TWO WEEKS AGO my soon to be 11 year old daughter comes running into the house very upset. She declares, “we found a baby bird out on the grass…and we don’t know what to do!” I had a flashback of a similar situation when i was a small boy. I brought a baby bird to my dad asking what we should do with it. My dad, being the practical farmer that he was, took the bird (sparrow) and killed it (i’ll spare you the details). I don’t really remember what I said next, but i am sure i said something meaningful and useful. All I remember is my daughter saying to me in a weeping sweet voice, “But daddy, it’ll die.” Ouch.

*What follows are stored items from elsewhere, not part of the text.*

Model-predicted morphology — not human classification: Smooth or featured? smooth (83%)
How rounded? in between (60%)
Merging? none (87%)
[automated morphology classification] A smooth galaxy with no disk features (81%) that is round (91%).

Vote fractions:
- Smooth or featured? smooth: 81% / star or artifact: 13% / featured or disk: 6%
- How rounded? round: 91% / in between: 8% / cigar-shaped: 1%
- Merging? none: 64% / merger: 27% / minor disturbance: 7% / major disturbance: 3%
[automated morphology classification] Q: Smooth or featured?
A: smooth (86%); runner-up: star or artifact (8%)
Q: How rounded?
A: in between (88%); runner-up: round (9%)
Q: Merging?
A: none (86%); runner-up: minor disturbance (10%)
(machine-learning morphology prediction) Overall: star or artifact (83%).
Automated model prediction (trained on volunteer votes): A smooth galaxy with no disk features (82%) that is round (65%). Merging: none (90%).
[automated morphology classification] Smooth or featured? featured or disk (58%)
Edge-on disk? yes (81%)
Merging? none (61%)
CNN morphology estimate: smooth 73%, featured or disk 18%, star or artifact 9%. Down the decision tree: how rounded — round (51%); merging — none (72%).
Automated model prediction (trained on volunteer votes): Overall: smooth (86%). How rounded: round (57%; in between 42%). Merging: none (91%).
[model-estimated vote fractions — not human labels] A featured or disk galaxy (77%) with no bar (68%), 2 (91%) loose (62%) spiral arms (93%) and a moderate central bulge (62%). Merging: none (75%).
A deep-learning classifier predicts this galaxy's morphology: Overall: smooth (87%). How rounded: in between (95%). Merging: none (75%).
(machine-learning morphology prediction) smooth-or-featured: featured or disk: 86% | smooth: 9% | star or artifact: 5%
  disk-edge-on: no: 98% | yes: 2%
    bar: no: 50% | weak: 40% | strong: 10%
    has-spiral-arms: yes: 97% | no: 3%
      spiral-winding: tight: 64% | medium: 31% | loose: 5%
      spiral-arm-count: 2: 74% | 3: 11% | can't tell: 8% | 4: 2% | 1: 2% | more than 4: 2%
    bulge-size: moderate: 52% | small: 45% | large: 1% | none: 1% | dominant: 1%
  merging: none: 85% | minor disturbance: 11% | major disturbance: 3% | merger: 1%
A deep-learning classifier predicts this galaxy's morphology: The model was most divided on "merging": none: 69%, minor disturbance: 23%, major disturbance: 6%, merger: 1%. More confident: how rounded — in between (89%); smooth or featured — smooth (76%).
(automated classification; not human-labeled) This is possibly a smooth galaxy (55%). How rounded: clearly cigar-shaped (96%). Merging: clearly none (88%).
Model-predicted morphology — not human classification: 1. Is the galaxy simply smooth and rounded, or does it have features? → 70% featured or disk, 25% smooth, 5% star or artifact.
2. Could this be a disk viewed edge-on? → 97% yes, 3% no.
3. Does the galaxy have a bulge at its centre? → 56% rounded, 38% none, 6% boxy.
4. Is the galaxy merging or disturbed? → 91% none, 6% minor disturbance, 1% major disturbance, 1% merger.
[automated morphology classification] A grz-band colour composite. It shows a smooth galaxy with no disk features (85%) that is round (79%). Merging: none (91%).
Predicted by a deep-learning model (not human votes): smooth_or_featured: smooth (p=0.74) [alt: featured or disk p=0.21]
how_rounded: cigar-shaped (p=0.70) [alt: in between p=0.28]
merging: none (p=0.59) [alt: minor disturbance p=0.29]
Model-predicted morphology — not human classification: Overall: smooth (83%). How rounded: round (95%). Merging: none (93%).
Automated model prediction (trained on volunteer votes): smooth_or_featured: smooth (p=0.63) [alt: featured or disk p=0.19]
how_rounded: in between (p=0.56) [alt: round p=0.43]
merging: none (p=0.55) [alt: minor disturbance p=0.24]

She had won my heart to respond.
I made my way to the scene of the crime and surveyed the possibilities. Her 6 and half year old brother and she made sure i knew that we couldn’t touch it or the mother would reject it (chalk one up for good parenting!). It was she who saw a plastic bag (from where to this day i do not know where it came from) and suggested we (or I) could use it! (great troubleshooting skills, chalk up TWO for the parents!).
After locating where the nest was, and finding it to be on a very low branch i secured a step ladder and placed it in a good position. I took the plastic bag from my daughter and formed it around my hand enough to be able to scoop up the rather large baby bird and with both students eying me I place it back into its nest (probably to see that i didn’t kill it 😦
I got down from the ladder, and before i could dispose of the plastic bag and replace the ladder i got a big hug and smile from my daughter. (chalk up a HOMERUN for the male-side of parenthood!) I must admit, I didn’t think the mother would accept the baby back the whole time i was performing this parental duty. Afterall, she was right there in the neighbor’s yard watching the whole thing go down–she KNEW what we did and that it was US who did it. I can still hear my daughter’s sweet, weepy voice…and that let’s me know I did the right thing in her eyes.
I really wished my dad would have made that moment for me (and the bird) a more teachable one. But perhaps he did. That memory served to help me to know what needed to be done, or at least one way it should not be done. I do think whether the bird died or not, at least my daughter has a memory to feed her in life as to a good way to be a parent…at least I hope so.
So two weeks later and after a weekly inspection the baby robin bird is almost ready to leave the nest. We still see momma bird hopping on the lawn beneath the nest from our kitchen window or see her roosting (is that what robins do?) on our roof (perhaps it is just perching) and this lets us know the baby bird is still alive. I keep think about God and his love in all of this in several meaningful ways. So i will leave you with this thought, “Can you think of any?”